That isn’t to say the world’s largest showcase of (primarily consumer) electronics innovations won’t be happening at all; just that it’s going full digital for the first time ever. No specific dates have yet been announced, but the CTA confirmed it’s planning to stick with the early January window it usually targets.

As if CES tradition wasn’t complicated enough already

In a lot of ways, an online-only CES makes sense, but still feels wrong; the LVCC is essentially synonymous with the event itself at this point, having been its venue of choice on all but one occasion… kind of.

To be more specific, the seminal iteration of the happening took place in New York City, having been launched as a Chicago Music Show spin-off back in ’67. One event is all it took for the tech industry of yonder to conclude that Broadway and IT engineering simply aren’t a good fit for each other. The aforementioned complication is that CES was actually a bi-annual happening from ’78 to ’94: Las Vegas hosted it every January as the Winter Consumer Electronics Show, after which the CTA would head toward Chicago which had its very own Summer Consumer Electronics Show every June.

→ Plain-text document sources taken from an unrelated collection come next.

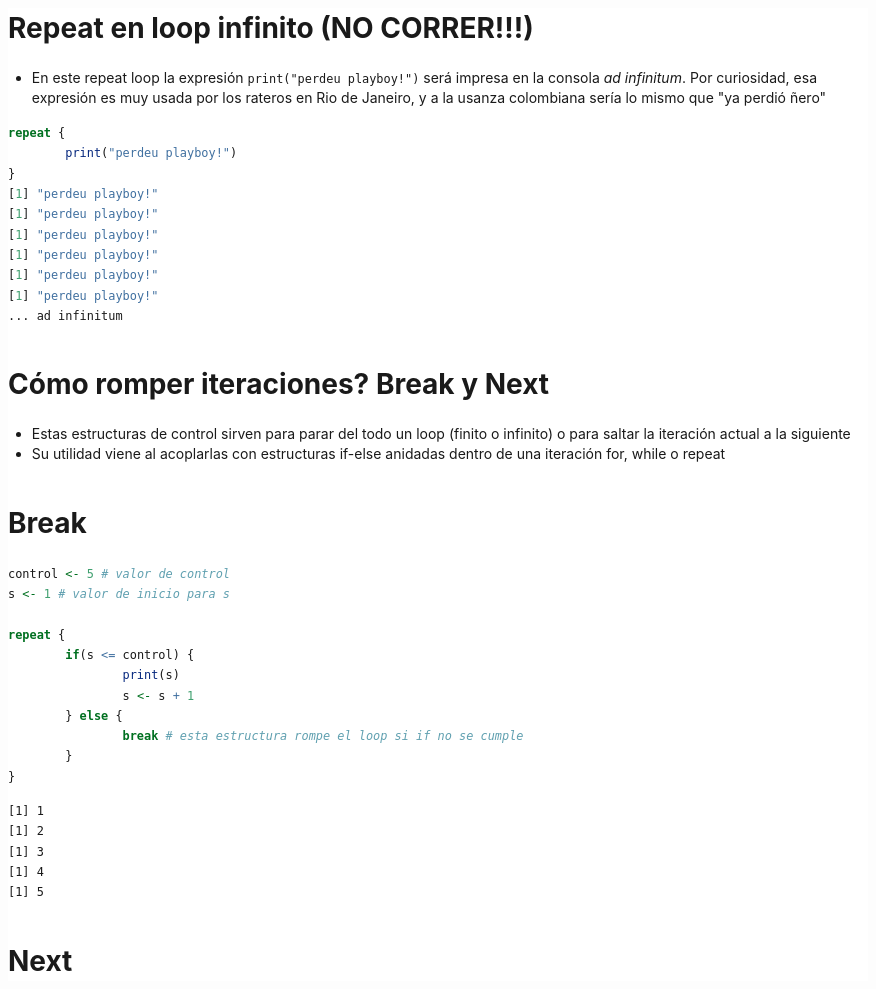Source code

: Repeat en loop infinito (NO CORRER!!!)
=======================================================

* En este repeat loop la expresión `print("perdeu playboy!")` será impresa en la consola _ad infinitum_. Por curiosidad, esa expresión es muy usada por los rateros en Rio de Janeiro, y a la usanza colombiana sería lo mismo que "ya perdió ñero"


```r
repeat {
        print("perdeu playboy!")
}
[1] "perdeu playboy!"
[1] "perdeu playboy!"
[1] "perdeu playboy!"
[1] "perdeu playboy!"
[1] "perdeu playboy!"
[1] "perdeu playboy!"
... ad infinitum
```

Cómo romper iteraciones? Break y Next
=======================================================

* Estas estructuras de control sirven para parar del todo un loop (finito o infinito) o para saltar la iteración actual a la siguiente
* Su utilidad viene al acoplarlas con estructuras if-else anidadas dentro de una iteración for, while o repeat

Break
=======================================================


```r
control <- 5 # valor de control
s <- 1 # valor de inicio para s

repeat {
        if(s <= control) {
                print(s)
                s <- s + 1
        } else {
                break # esta estructura rompe el loop si if no se cumple
        }
}
```

```
[1] 1
[1] 2
[1] 3
[1] 4
[1] 5
```

Next
=======================================================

These days, everyone is pretty much pretending WCES and SCES weren’t pretty much the same thing, which is why the latter ended up being abandoned as attending enthusiasts and industry professionals caught on to that fact.

Further adding to the CTA’s coronavirus-induced headache is the fact that a completely digital CES will likely be a financial disaster compared to any potential physical alternative. Of course, neither is the century-old trade union desperate to turn a quick buck on CES, nor is anyone seriously critical of this call given how an economic slump is way more preferable to role-playing the plot of The Division. It’s not like this year’s CES wasn’t already under scrutiny over the role it might have played in enabling the original COVID-19 wave that swept over the world.

The point is that all major CES conferences have already been live-streamed to the world free of charge for a good long while now, so if the CTA ends up chasing its usual demographic with a pitch amounting to several “highly personalized” broadcasts – which is exactly what it seems to be hinting at – 2021 may be even harsher on the legendary trade show than this year was.